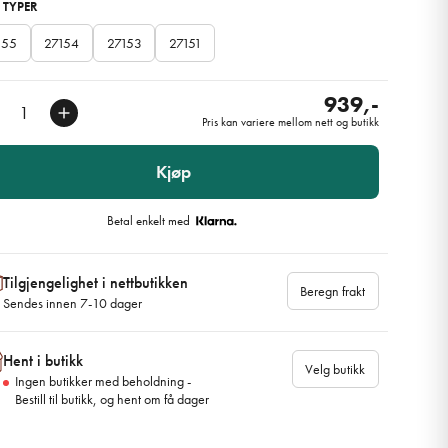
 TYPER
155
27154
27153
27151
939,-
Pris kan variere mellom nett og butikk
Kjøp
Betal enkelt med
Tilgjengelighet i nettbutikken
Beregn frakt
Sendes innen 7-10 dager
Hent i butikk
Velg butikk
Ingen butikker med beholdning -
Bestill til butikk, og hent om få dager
==
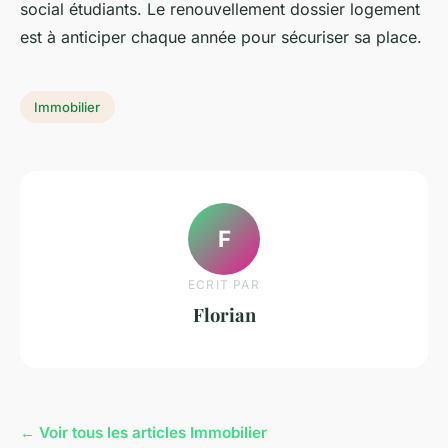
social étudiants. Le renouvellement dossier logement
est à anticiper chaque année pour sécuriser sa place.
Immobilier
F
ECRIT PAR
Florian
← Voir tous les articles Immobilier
---
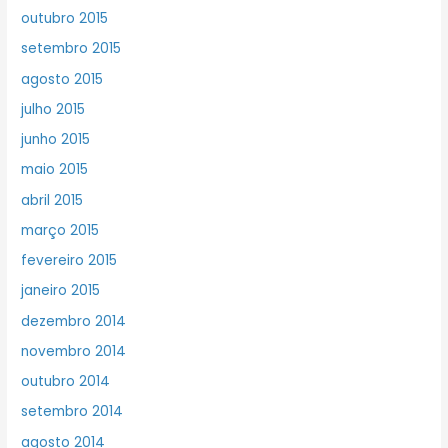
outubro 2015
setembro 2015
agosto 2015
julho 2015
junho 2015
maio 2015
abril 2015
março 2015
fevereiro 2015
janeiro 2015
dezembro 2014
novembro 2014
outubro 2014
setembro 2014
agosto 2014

■ EXERCISE DETAILS ■
Identify each line in the records above containing the word "Immobilier"; copy those lines.

■ RESPONSE ■
Immobilier
← Voir tous les articles Immobilier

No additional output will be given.